Management of a breech birth by midwives working with the natural process is to keep the mother upright to aid the descent of the baby just prior to the birth of the baby’s head. Phrases like “hands off the breech” and “let the breech hang” have been retained by generations of midwives skilled in breech birth. Obstetric management, on the other hand, would usually be to have the mother in lithotomy position (lying on her back, legs in stirrups), and the obstetrician would control the birth, and sometimes put forceps on the head.
This brief discussion would be incomplete without mention of external cephalic version (ECV), when the fetal head is moved gently by the hand of the operator, in a forward roll motion, in an attempt to bring it to the mother’s pelvic inlet. ECV is being attempted from about 35 weeks by some obstetricians and midwives in an effort to avoid caesarean births. The procedure is carried out in hospital, with technological and medical support to monitor the baby.
Monday, June 18, 2007
The culture of birthing
I am asking for a total change in the culture of birthing, changing the focus of all the care from the provider to the woman. We seek a new culture that recognises the natural order in pregnancy, birth and nurture of the baby as superior to any artificially contrived system.
Remember ‘if it’s not broken, don’t fix it’. I was delighted to hear that Chinese traditional wisdom has the same concept in ‘wu wei’ - the following excerpt from Wikipedia was given to me by a friend "One way of thinking of wu wei is through Zhuangzi's writing about how a prince should govern his kingdom. The advice that was given is that it is similar to frying a small fish (too much poking and the meal is ruined).”
The culture of birth will change only when women reclaim their authority for their own bodies; only when the message that ‘birth is not an illness’ is heard.
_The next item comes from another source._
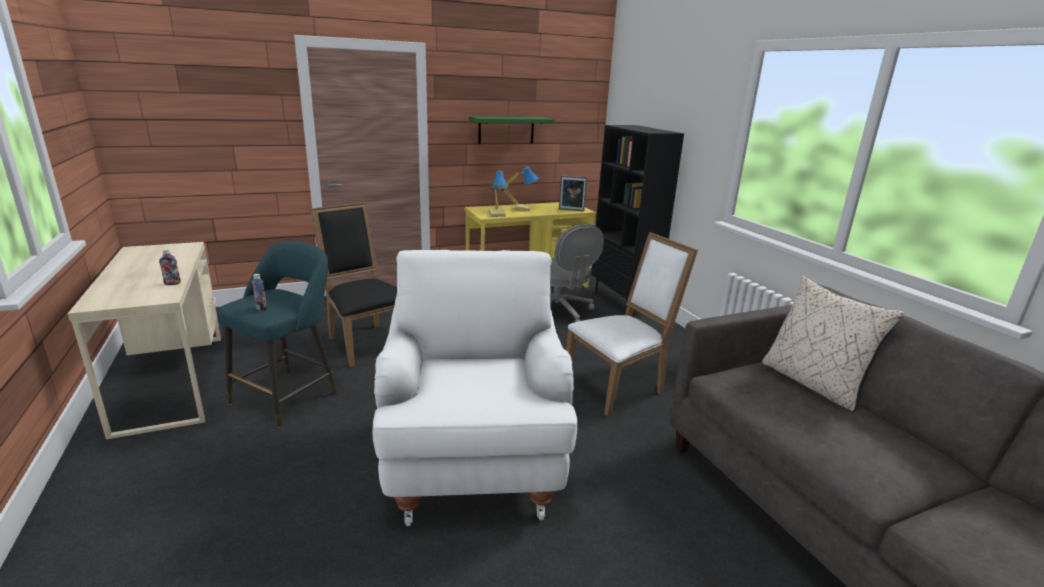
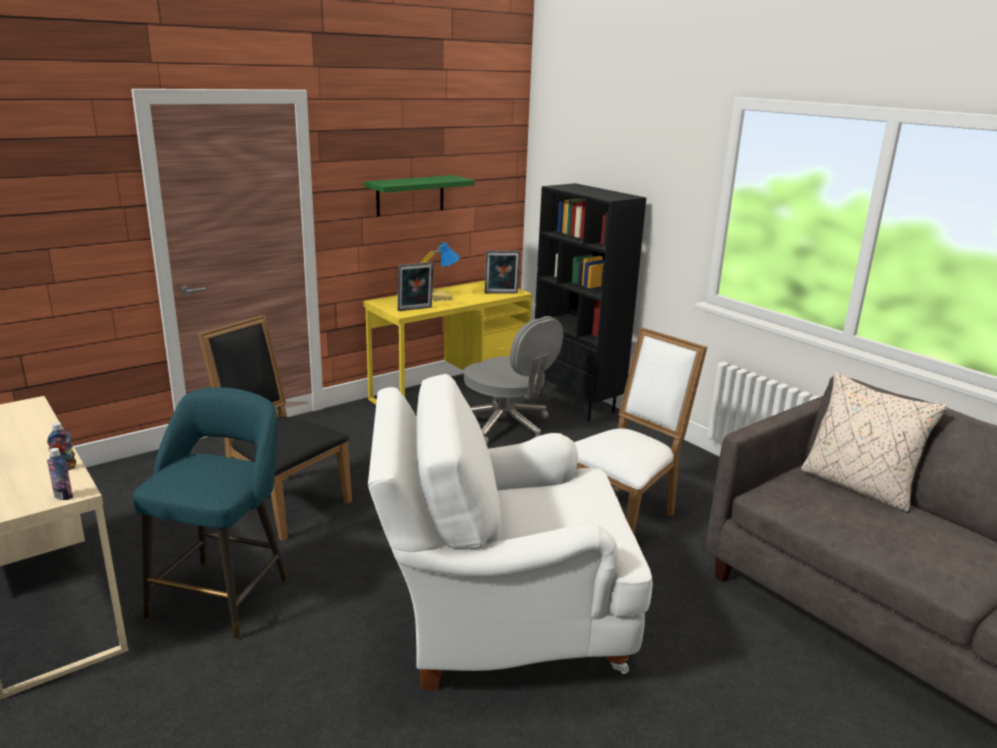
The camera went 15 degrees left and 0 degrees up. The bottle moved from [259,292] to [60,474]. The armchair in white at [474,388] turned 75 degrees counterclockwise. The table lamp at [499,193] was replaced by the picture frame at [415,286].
The role of maternity professionals will then change from being predominantly carers of sick people to agents of health promotion, working together to enable women to improve their health through pregnancy and birth, and to have strong, healthy and resilient families.
Natural birthing in Australia today
The protection and promotion of natural birth within our maternity services, the protection of women’s rights to plan spontaneous natural childbirth, and the protection of the midwife’s right to practise midwifery are essential in a world that has increasingly looked to technology as the answer to everything.
In a society that has approximately 30% of births being managed surgically by caesarean, and a large proportion of the remainder being managed with potentially dangerous drugs to stimulate labour and override natural responses, there is an increasing need for support for women who choose to work with natural processes. As caesarean rates increase there is an increasing need for expert maternity services that are skilled in vaginal births after caesarean (VBAC). As rates of medically managed births increase, maternity care providers will become progressively more de-skilled in working with the natural processes in the birthing continuum.